#### Available records:
┌────────

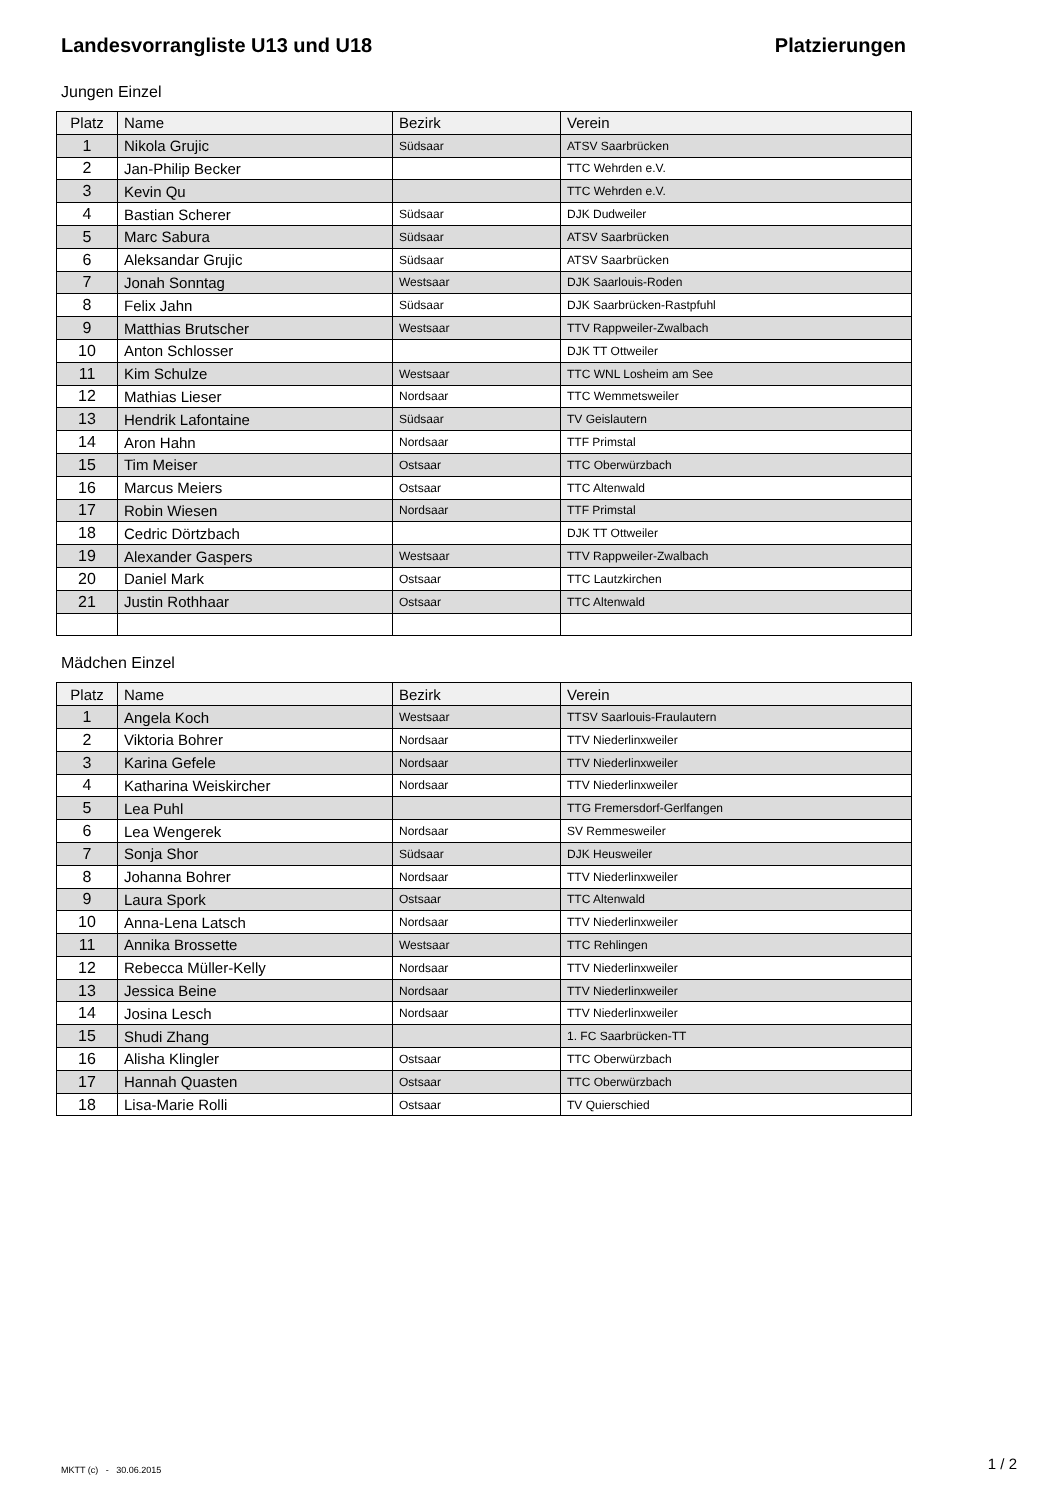Landesvorrangliste U13 und U18 Platzierungen
Jungen Einzel
| Platz | Name | Bezirk | Verein |
| --- | --- | --- | --- |
| 1 | Nikola Grujic | Südsaar | ATSV Saarbrücken |
| 2 | Jan-Philip Becker | | TTC Wehrden e.V. |
| 3 | Kevin Qu | | TTC Wehrden e.V. |
| 4 | Bastian Scherer | Südsaar | DJK Dudweiler |
| 5 | Marc Sabura | Südsaar | ATSV Saarbrücken |
| 6 | Aleksandar Grujic | Südsaar | ATSV Saarbrücken |
| 7 | Jonah Sonntag | Westsaar | DJK Saarlouis-Roden |
| 8 | Felix Jahn | Südsaar | DJK Saarbrücken-Rastpfuhl |
| 9 | Matthias Brutscher | Westsaar | TTV Rappweiler-Zwalbach |
| 10 | Anton Schlosser | | DJK TT Ottweiler |
| 11 | Kim Schulze | Westsaar | TTC WNL Losheim am See |
| 12 | Mathias Lieser | Nordsaar | TTC Wemmetsweiler |
| 13 | Hendrik Lafontaine | Südsaar | TV Geislautern |
| 14 | Aron Hahn | Nordsaar | TTF Primstal |
| 15 | Tim Meiser | Ostsaar | TTC Oberwürzbach |
| 16 | Marcus Meiers | Ostsaar | TTC Altenwald |
| 17 | Robin Wiesen | Nordsaar | TTF Primstal |
| 18 | Cedric Dörtzbach | | DJK TT Ottweiler |
| 19 | Alexander Gaspers | Westsaar | TTV Rappweiler-Zwalbach |
| 20 | Daniel Mark | Ostsaar | TTC Lautzkirchen |
| 21 | Justin Rothhaar | Ostsaar | TTC Altenwald |
Mädchen Einzel
| Platz | Name | Bezirk | Verein |
| --- | --- | --- | --- |
| 1 | Angela Koch | Westsaar | TTSV Saarlouis-Fraulautern |
| 2 | Viktoria Bohrer | Nordsaar | TTV Niederlinxweiler |
| 3 | Karina Gefele | Nordsaar | TTV Niederlinxweiler |
| 4 | Katharina Weiskircher | Nordsaar | TTV Niederlinxweiler |
| 5 | Lea Puhl | | TTG Fremersdorf-Gerlfangen |
| 6 | Lea Wengerek | Nordsaar | SV Remmesweiler |
| 7 | Sonja Shor | Südsaar | DJK Heusweiler |
| 8 | Johanna Bohrer | Nordsaar | TTV Niederlinxweiler |
| 9 | Laura Spork | Ostsaar | TTC Altenwald |
| 10 | Anna-Lena Latsch | Nordsaar | TTV Niederlinxweiler |
| 11 | Annika Brossette | Westsaar | TTC Rehlingen |
| 12 | Rebecca Müller-Kelly | Nordsaar | TTV Niederlinxweiler |
| 13 | Jessica Beine | Nordsaar | TTV Niederlinxweiler |
| 14 | Josina Lesch | Nordsaar | TTV Niederlinxweiler |
| 15 | Shudi Zhang | | 1. FC Saarbrücken-TT |
| 16 | Alisha Klingler | Ostsaar | TTC Oberwürzbach |
| 17 | Hannah Quasten | Ostsaar | TTC Oberwürzbach |
| 18 | Lisa-Marie Rolli | Ostsaar | TV Quierschied |
MKTT (c) - 30.06.2015 1 / 2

└────────

#### What you will do:
Reproduce, word for word, every line from the start of the records down to and including the line with "Gaspers | Westsaar | TTV Rappweiler-Zwalbach |"; skip the pictures.

#### Output for this exercise:
Landesvorrangliste U13 und U18 Platzierungen
Jungen Einzel
| Platz | Name | Bezirk | Verein |
| --- | --- | --- | --- |
| 1 | Nikola Grujic | Südsaar | ATSV Saarbrücken |
| 2 | Jan-Philip Becker | | TTC Wehrden e.V. |
| 3 | Kevin Qu | | TTC Wehrden e.V. |
| 4 | Bastian Scherer | Südsaar | DJK Dudweiler |
| 5 | Marc Sabura | Südsaar | ATSV Saarbrücken |
| 6 | Aleksandar Grujic | Südsaar | ATSV Saarbrücken |
| 7 | Jonah Sonntag | Westsaar | DJK Saarlouis-Roden |
| 8 | Felix Jahn | Südsaar | DJK Saarbrücken-Rastpfuhl |
| 9 | Matthias Brutscher | Westsaar | TTV Rappweiler-Zwalbach |
| 10 | Anton Schlosser | | DJK TT Ottweiler |
| 11 | Kim Schulze | Westsaar | TTC WNL Losheim am See |
| 12 | Mathias Lieser | Nordsaar | TTC Wemmetsweiler |
| 13 | Hendrik Lafontaine | Südsaar | TV Geislautern |
| 14 | Aron Hahn | Nordsaar | TTF Primstal |
| 15 | Tim Meiser | Ostsaar | TTC Oberwürzbach |
| 16 | Marcus Meiers | Ostsaar | TTC Altenwald |
| 17 | Robin Wiesen | Nordsaar | TTF Primstal |
| 18 | Cedric Dörtzbach | | DJK TT Ottweiler |
| 19 | Alexander Gaspers | Westsaar | TTV Rappweiler-Zwalbach |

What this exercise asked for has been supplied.